Cancro do cólon: uma doença curável!

Cancro do cólon, o que é?

O cancro do cólon, uma doença do cólon e das células do revestimento do reto, ou mucosa, é uma doença tratável e curável. O seu tratamento pode assumir diversas formas e, após o tratamento inicial, os doentes deverão ser seguidos para assegurar a identificação de nova doença ou doença persistente, por forma a possibilitar o tratamento adicional dentro de limites razoáveis de tempo. A identificação e tratamento precoces oferecem a melhor possibilidade de uma cura a longo prazo e uma vida ativa produtiva.

As células cancerosas apresentam um crescimento descontrolado e capacidade de se multiplicarem através do corpo (malignidade). O cancro cólon-retal é mais comum após os 50 anos, mas não é incomum entre as pessoas mais novas.

Como nos outros cancros, os fatores de risco incluem a história pessoal ou familiar de cancro e doenças como colite ulcerosa, polipose e cancro não polipoide hereditário (a chamada doença de Lynch). O cancro do cólon pode ser diagnosticado através de diversos exames. Um exame endoscópico, como uma retoscopia (visualiza o reto), sigmoidoscopia flexível (visualiza o cólon sigmoide e o reto) ou colonoscopia (observa o cólon completo), permite ao médico inspecionar os tecidos do intestino grosso, onde todos os tumores do cólon se iniciam. Um estudo por raios-X, como um clister opaco também pode identificar o tumor ou cancro. Um cancro também pode ser identificado durante um exame como uma Tomografia Axial Computorizada (TAC), ou no decurso de uma operação abdominal por outras razões.

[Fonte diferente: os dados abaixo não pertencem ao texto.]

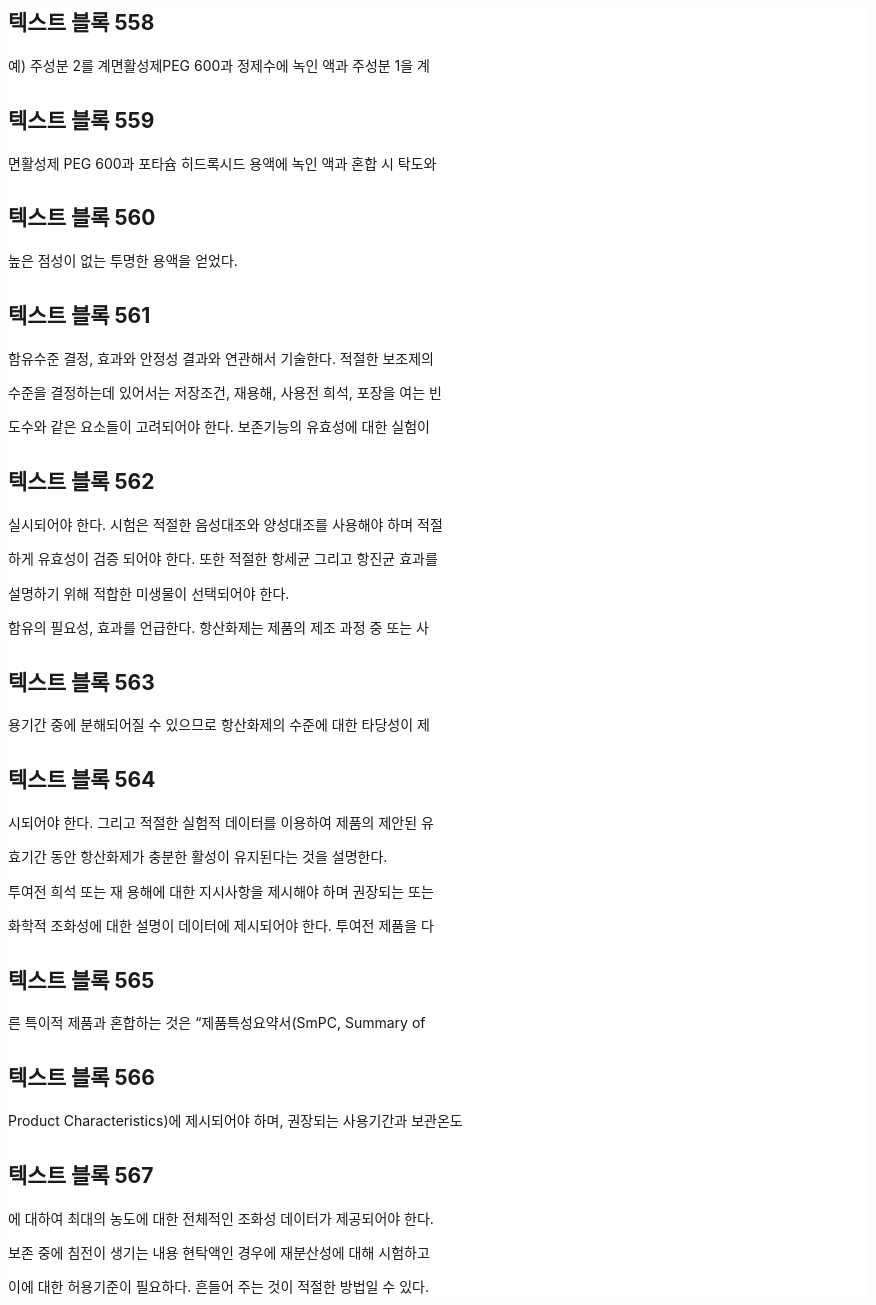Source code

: ## 텍스트 블록 558
예) 주성분 2를 계면활성제PEG 600과 정제수에 녹인 액과 주성분 1을 계

## 텍스트 블록 559
면활성제 PEG 600과 포타슘 히드록시드 용액에 녹인 액과 혼합 시 탁도와

## 텍스트 블록 560
높은 점성이 없는 투명한 용액을 얻었다.

## 텍스트 블록 561
함유수준 결정, 효과와 안정성 결과와 연관해서 기술한다. 적절한 보조제의

수준을 결정하는데 있어서는 저장조건, 재용해, 사용전 희석, 포장을 여는 빈

도수와 같은 요소들이 고려되어야 한다. 보존기능의 유효성에 대한 실험이

## 텍스트 블록 562
실시되어야 한다. 시험은 적절한 음성대조와 양성대조를 사용해야 하며 적절

하게 유효성이 검증 되어야 한다. 또한 적절한 항세균 그리고 항진균 효과를

설명하기 위해 적합한 미생물이 선택되어야 한다.

함유의 필요성, 효과를 언급한다. 항산화제는 제품의 제조 과정 중 또는 사

## 텍스트 블록 563
용기간 중에 분해되어질 수 있으므로 항산화제의 수준에 대한 타당성이 제

## 텍스트 블록 564
시되어야 한다. 그리고 적절한 실험적 데이터를 이용하여 제품의 제안된 유

효기간 동안 항산화제가 충분한 활성이 유지된다는 것을 설명한다.

투여전 희석 또는 재 용해에 대한 지시사항을 제시해야 하며 권장되는 또는

화학적 조화성에 대한 설명이 데이터에 제시되어야 한다. 투여전 제품을 다

## 텍스트 블록 565
른 특이적 제품과 혼합하는 것은 “제품특성요약서(SmPC, Summary of

## 텍스트 블록 566
Product Characteristics)에 제시되어야 하며, 권장되는 사용기간과 보관온도

## 텍스트 블록 567
에 대하여 최대의 농도에 대한 전체적인 조화성 데이터가 제공되어야 한다.

보존 중에 침전이 생기는 내용 현탁액인 경우에 재분산성에 대해 시험하고

이에 대한 허용기준이 필요하다. 흔들어 주는 것이 적절한 방법일 수 있다.
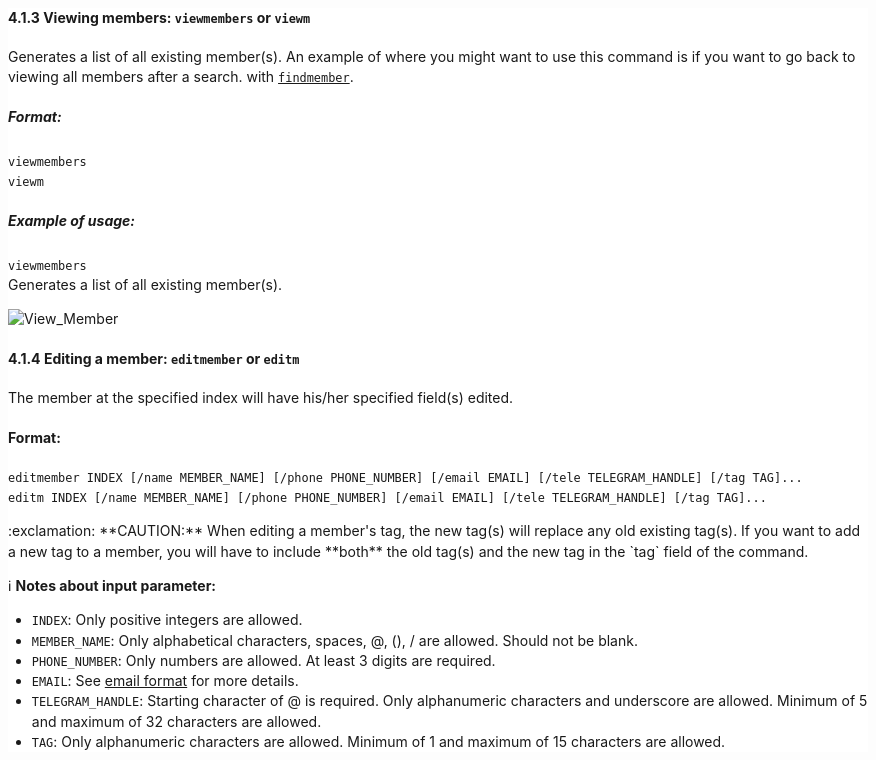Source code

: #### 4.1.3 Viewing members: `viewmembers` or `viewm`

Generates a list of all existing member(s). An example of where you might want to use this command is if
you want to go back to viewing all members after a search.
with [`findmember`](#412-finding-members-findmember-or-findm).

##### Format:

`viewmembers`<br/>
`viewm`

##### Example of usage:

`viewmembers`<br/>
Generates a list of all existing member(s).

![View_Member](images/viewMember.png)

#### 4.1.4 Editing a member: `editmember` or `editm`

The member at the specified index will have his/her specified field(s) edited.

#### Format:

`editmember INDEX [/name MEMBER_NAME] [/phone PHONE_NUMBER] [/email EMAIL] [/tele TELEGRAM_HANDLE] [/tag TAG]...`<br/>
`editm INDEX [/name MEMBER_NAME] [/phone PHONE_NUMBER] [/email EMAIL] [/tele TELEGRAM_HANDLE] [/tag TAG]...`

<div markdown="span" class="alert alert-warning">:exclamation: **CAUTION:**
When editing a member's tag, the new tag(s) will replace any old existing tag(s). 
If you want to add a new tag to a member, you will have to include **both** the old tag(s)
and the new tag in the `tag` field of the command.
</div>

<div markdown="span" class="alert alert-primary">

:information_source: **Notes about input parameter:**
<br/>

- `INDEX`: Only positive integers are allowed.
  <br/>
- `MEMBER_NAME`: Only alphabetical characters, spaces, @, (), / are allowed. Should not be blank.
  <br/>
- `PHONE_NUMBER`: Only numbers are allowed. At least 3 digits are required.
  <br/>
- `EMAIL`: See [email format](#441-email-format) for more details.
  <br/>
- `TELEGRAM_HANDLE`: Starting character of @ is required. Only alphanumeric characters and underscore are allowed.
  Minimum of 5 and maximum of 32 characters are allowed.
  <br/>
- `TAG`: Only alphanumeric characters are allowed. Minimum of 1 and maximum of 15 characters are allowed.

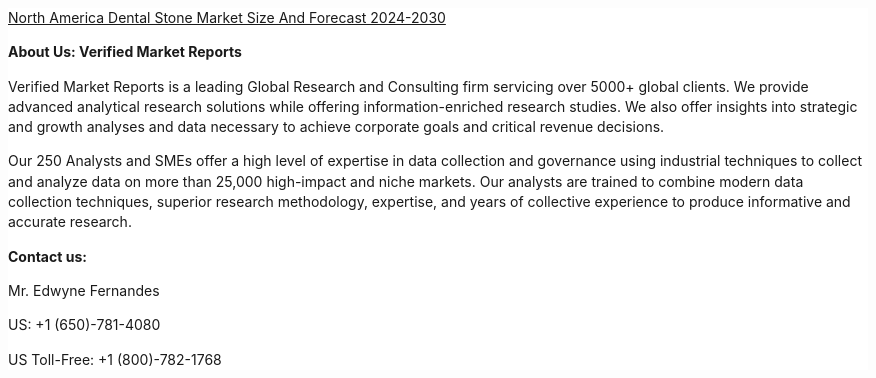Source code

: <a href="https://www.verifiedmarketreports.com/product/global-dental-stone-market-2019-by-manufacturers-regions-type-and-application-forecast-to-2024/">North America Dental Stone Market Size And Forecast 2024-2030</a></strong></span></p></blockquote><p><strong>About Us: Verified Market Reports</strong></p><p>Verified Market Reports is a leading Global Research and Consulting firm servicing over 5000+ global clients. We provide advanced analytical research solutions while offering information-enriched research studies. We also offer insights into strategic and growth analyses and data necessary to achieve corporate goals and critical revenue decisions.</p><p>Our 250 Analysts and SMEs offer a high level of expertise in data collection and governance using industrial techniques to collect and analyze data on more than 25,000 high-impact and niche markets. Our analysts are trained to combine modern data collection techniques, superior research methodology, expertise, and years of collective experience to produce informative and accurate research.</p><p><strong>Contact us:</strong></p><p>Mr. Edwyne Fernandes</p><p>US: +1 (650)-781-4080</p><p>US Toll-Free: +1 (800)-782-1768</p>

Uma vez identificado, o cancro do cólon pode ser tratado primariamente pela cirurgia, sendo a radioterapia e a quimioterapia outras opções aconselháveis ao tratamento. O objetivo da cirurgia é remover completamente o cancro. Os princípios da cirurgia relativamente ao cancro sugerem que este deve ser removido juntamente com uma margem de tecido normal que o envolve. Tendo em conta que este tecido inclui os vasos sanguíneos que alimentam o intestino, ao serem removidos, os gânglios linfáticos que acompanham os vasos são também removidos. O tecido retirado, ou peça operatória, é depois examinado por um anatomopatologista.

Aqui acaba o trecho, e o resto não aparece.